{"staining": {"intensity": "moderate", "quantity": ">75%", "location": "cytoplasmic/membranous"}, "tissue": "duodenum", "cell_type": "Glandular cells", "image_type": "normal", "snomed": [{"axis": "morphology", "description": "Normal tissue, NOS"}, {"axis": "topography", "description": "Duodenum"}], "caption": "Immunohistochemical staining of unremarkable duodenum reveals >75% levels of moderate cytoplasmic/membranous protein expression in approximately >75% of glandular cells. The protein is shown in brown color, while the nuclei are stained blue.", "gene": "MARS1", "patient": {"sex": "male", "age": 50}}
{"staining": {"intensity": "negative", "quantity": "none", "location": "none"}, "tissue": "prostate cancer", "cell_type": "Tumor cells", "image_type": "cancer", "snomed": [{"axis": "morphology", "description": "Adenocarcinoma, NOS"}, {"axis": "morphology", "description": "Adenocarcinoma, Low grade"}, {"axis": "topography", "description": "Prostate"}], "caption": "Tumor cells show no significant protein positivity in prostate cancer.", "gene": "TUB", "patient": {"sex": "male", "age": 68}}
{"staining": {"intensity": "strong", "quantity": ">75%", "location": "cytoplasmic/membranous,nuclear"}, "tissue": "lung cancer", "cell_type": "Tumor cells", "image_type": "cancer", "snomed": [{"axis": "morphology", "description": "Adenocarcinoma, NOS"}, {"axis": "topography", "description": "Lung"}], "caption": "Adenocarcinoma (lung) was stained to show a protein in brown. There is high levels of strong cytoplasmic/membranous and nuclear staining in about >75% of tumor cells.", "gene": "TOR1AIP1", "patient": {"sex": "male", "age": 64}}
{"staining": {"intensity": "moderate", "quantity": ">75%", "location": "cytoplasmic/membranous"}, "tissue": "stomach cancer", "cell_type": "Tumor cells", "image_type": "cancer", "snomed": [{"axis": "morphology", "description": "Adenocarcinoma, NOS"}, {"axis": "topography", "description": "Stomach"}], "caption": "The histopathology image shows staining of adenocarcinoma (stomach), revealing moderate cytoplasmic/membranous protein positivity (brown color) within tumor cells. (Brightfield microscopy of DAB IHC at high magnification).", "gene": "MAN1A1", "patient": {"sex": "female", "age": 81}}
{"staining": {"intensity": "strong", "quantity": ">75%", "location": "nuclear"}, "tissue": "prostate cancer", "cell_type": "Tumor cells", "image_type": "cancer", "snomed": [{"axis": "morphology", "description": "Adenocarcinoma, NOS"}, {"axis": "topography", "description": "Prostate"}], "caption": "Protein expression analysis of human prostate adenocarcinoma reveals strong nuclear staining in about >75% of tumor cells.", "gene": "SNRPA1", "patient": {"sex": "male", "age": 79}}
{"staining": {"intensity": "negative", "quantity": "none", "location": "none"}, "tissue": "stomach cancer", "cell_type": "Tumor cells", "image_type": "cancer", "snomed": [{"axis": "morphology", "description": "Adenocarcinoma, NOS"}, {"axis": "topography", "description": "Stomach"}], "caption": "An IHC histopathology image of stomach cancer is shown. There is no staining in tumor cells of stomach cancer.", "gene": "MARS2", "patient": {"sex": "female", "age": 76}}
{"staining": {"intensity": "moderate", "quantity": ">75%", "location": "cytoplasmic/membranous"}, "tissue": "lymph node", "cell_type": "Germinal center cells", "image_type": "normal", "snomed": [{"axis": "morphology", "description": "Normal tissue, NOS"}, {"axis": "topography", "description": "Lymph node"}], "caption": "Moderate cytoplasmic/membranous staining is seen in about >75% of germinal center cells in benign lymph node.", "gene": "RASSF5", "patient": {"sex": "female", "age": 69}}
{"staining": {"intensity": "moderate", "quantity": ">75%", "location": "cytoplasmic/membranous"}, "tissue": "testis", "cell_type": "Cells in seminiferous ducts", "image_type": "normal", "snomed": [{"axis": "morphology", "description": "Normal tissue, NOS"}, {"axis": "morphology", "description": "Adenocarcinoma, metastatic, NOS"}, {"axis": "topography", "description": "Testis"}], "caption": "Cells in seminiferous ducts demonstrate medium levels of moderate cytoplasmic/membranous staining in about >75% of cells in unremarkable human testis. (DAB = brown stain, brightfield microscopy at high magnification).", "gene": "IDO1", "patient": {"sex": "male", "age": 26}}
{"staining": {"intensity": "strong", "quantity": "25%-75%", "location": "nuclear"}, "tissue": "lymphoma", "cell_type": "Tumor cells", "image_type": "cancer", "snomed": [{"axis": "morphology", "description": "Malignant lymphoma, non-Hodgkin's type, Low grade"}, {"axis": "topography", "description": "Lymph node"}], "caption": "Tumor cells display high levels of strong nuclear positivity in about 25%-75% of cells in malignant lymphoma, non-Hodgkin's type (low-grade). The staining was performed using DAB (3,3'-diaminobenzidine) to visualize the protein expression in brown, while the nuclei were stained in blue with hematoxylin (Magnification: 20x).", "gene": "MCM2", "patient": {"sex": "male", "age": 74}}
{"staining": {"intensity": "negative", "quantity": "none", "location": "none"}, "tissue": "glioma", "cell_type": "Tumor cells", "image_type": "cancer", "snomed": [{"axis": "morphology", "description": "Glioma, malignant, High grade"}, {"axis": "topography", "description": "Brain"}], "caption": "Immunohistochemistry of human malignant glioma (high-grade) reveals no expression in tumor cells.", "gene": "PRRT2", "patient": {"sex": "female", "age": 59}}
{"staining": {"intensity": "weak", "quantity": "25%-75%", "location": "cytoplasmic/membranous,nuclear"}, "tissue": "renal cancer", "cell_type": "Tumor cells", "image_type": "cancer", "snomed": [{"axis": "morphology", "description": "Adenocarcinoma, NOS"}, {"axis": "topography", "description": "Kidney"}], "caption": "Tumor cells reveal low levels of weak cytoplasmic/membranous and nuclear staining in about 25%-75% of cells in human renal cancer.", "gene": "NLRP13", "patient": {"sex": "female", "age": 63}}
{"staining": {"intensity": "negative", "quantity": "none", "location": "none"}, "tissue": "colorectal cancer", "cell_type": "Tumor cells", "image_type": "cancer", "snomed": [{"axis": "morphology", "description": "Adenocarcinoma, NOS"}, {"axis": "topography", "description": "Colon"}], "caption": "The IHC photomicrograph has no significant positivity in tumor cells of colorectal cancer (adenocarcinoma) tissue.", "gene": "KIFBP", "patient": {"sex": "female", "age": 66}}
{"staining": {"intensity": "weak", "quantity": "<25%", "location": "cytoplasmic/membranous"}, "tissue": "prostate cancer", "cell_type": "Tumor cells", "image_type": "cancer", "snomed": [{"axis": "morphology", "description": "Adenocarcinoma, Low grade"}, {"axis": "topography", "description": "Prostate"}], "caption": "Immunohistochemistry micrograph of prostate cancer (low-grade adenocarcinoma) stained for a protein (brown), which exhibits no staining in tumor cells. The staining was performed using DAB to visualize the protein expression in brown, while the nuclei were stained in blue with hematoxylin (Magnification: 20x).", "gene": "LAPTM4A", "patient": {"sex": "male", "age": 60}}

Task brief:
The material must be reproduced word for word.

Answer for this exercise:
{"staining": {"intensity": "moderate", "quantity": ">75%", "location": "cytoplasmic/membranous"}, "tissue": "duodenum", "cell_type": "Glandular cells", "image_type": "normal", "snomed": [{"axis": "morphology", "description": "Normal tissue, NOS"}, {"axis": "topography", "description": "Duodenum"}], "caption": "Immunohistochemical staining of unremarkable duodenum reveals >75% levels of moderate cytoplasmic/membranous protein expression in approximately >75% of glandular cells. The protein is shown in brown color, while the nuclei are stained blue.", "gene": "MARS1", "patient": {"sex": "male", "age": 50}}
{"staining": {"intensity": "negative", "quantity": "none", "location": "none"}, "tissue": "prostate cancer", "cell_type": "Tumor cells", "image_type": "cancer", "snomed": [{"axis": "morphology", "description": "Adenocarcinoma, NOS"}, {"axis": "morphology", "description": "Adenocarcinoma, Low grade"}, {"axis": "topography", "description": "Prostate"}], "caption": "Tumor cells show no significant protein positivity in prostate cancer.", "gene": "TUB", "patient": {"sex": "male", "age": 68}}
{"staining": {"intensity": "strong", "quantity": ">75%", "location": "cytoplasmic/membranous,nuclear"}, "tissue": "lung cancer", "cell_type": "Tumor cells", "image_type": "cancer", "snomed": [{"axis": "morphology", "description": "Adenocarcinoma, NOS"}, {"axis": "topography", "description": "Lung"}], "caption": "Adenocarcinoma (lung) was stained to show a protein in brown. There is high levels of strong cytoplasmic/membranous and nuclear staining in about >75% of tumor cells.", "gene": "TOR1AIP1", "patient": {"sex": "male", "age": 64}}
{"staining": {"intensity": "moderate", "quantity": ">75%", "location": "cytoplasmic/membranous"}, "tissue": "stomach cancer", "cell_type": "Tumor cells", "image_type": "cancer", "snomed": [{"axis": "morphology", "description": "Adenocarcinoma, NOS"}, {"axis": "topography", "description": "Stomach"}], "caption": "The histopathology image shows staining of adenocarcinoma (stomach), revealing moderate cytoplasmic/membranous protein positivity (brown color) within tumor cells. (Brightfield microscopy of DAB IHC at high magnification).", "gene": "MAN1A1", "patient": {"sex": "female", "age": 81}}
{"staining": {"intensity": "strong", "quantity": ">75%", "location": "nuclear"}, "tissue": "prostate cancer", "cell_type": "Tumor cells", "image_type": "cancer", "snomed": [{"axis": "morphology", "description": "Adenocarcinoma, NOS"}, {"axis": "topography", "description": "Prostate"}], "caption": "Protein expression analysis of human prostate adenocarcinoma reveals strong nuclear staining in about >75% of tumor cells.", "gene": "SNRPA1", "patient": {"sex": "male", "age": 79}}
{"staining": {"intensity": "negative", "quantity": "none", "location": "none"}, "tissue": "stomach cancer", "cell_type": "Tumor cells", "image_type": "cancer", "snomed": [{"axis": "morphology", "description": "Adenocarcinoma, NOS"}, {"axis": "topography", "description": "Stomach"}], "caption": "An IHC histopathology image of stomach cancer is shown. There is no staining in tumor cells of stomach cancer.", "gene": "MARS2", "patient": {"sex": "female", "age": 76}}
{"staining": {"intensity": "moderate", "quantity": ">75%", "location": "cytoplasmic/membranous"}, "tissue": "lymph node", "cell_type": "Germinal center cells", "image_type": "normal", "snomed": [{"axis": "morphology", "description": "Normal tissue, NOS"}, {"axis": "topography", "description": "Lymph node"}], "caption": "Moderate cytoplasmic/membranous staining is seen in about >75% of germinal center cells in benign lymph node.", "gene": "RASSF5", "patient": {"sex": "female", "age": 69}}
{"staining": {"intensity": "moderate", "quantity": ">75%", "location": "cytoplasmic/membranous"}, "tissue": "testis", "cell_type": "Cells in seminiferous ducts", "image_type": "normal", "snomed": [{"axis": "morphology", "description": "Normal tissue, NOS"}, {"axis": "morphology", "description": "Adenocarcinoma, metastatic, NOS"}, {"axis": "topography", "description": "Testis"}], "caption": "Cells in seminiferous ducts demonstrate medium levels of moderate cytoplasmic/membranous staining in about >75% of cells in unremarkable human testis. (DAB = brown stain, brightfield microscopy at high magnification).", "gene": "IDO1", "patient": {"sex": "male", "age": 26}}
{"staining": {"intensity": "strong", "quantity": "25%-75%", "location": "nuclear"}, "tissue": "lymphoma", "cell_type": "Tumor cells", "image_type": "cancer", "snomed": [{"axis": "morphology", "description": "Malignant lymphoma, non-Hodgkin's type, Low grade"}, {"axis": "topography", "description": "Lymph node"}], "caption": "Tumor cells display high levels of strong nuclear positivity in about 25%-75% of cells in malignant lymphoma, non-Hodgkin's type (low-grade). The staining was performed using DAB (3,3'-diaminobenzidine) to visualize the protein expression in brown, while the nuclei were stained in blue with hematoxylin (Magnification: 20x).", "gene": "MCM2", "patient": {"sex": "male", "age": 74}}
{"staining": {"intensity": "negative", "quantity": "none", "location": "none"}, "tissue": "glioma", "cell_type": "Tumor cells", "image_type": "cancer", "snomed": [{"axis": "morphology", "description": "Glioma, malignant, High grade"}, {"axis": "topography", "description": "Brain"}], "caption": "Immunohistochemistry of human malignant glioma (high-grade) reveals no expression in tumor cells.", "gene": "PRRT2", "patient": {"sex": "female", "age": 59}}
{"staining": {"intensity": "weak", "quantity": "25%-75%", "location": "cytoplasmic/membranous,nuclear"}, "tissue": "renal cancer", "cell_type": "Tumor cells", "image_type": "cancer", "snomed": [{"axis": "morphology", "description": "Adenocarcinoma, NOS"}, {"axis": "topography", "description": "Kidney"}], "caption": "Tumor cells reveal low levels of weak cytoplasmic/membranous and nuclear staining in about 25%-75% of cells in human renal cancer.", "gene": "NLRP13", "patient": {"sex": "female", "age": 63}}
{"staining": {"intensity": "negative", "quantity": "none", "location": "none"}, "tissue": "colorectal cancer", "cell_type": "Tumor cells", "image_type": "cancer", "snomed": [{"axis": "morphology", "description": "Adenocarcinoma, NOS"}, {"axis": "topography", "description": "Colon"}], "caption": "The IHC photomicrograph has no significant positivity in tumor cells of colorectal cancer (adenocarcinoma) tissue.", "gene": "KIFBP", "patient": {"sex": "female", "age": 66}}
{"staining": {"intensity": "weak", "quantity": "<25%", "location": "cytoplasmic/membranous"}, "tissue": "prostate cancer", "cell_type": "Tumor cells", "image_type": "cancer", "snomed": [{"axis": "morphology", "description": "Adenocarcinoma, Low grade"}, {"axis": "topography", "description": "Prostate"}], "caption": "Immunohistochemistry micrograph of prostate cancer (low-grade adenocarcinoma) stained for a protein (brown), which exhibits no staining in tumor cells. The staining was performed using DAB to visualize the protein expression in brown, while the nuclei were stained in blue with hematoxylin (Magnification: 20x).", "gene": "LAPTM4A", "patient": {"sex": "male", "age": 60}}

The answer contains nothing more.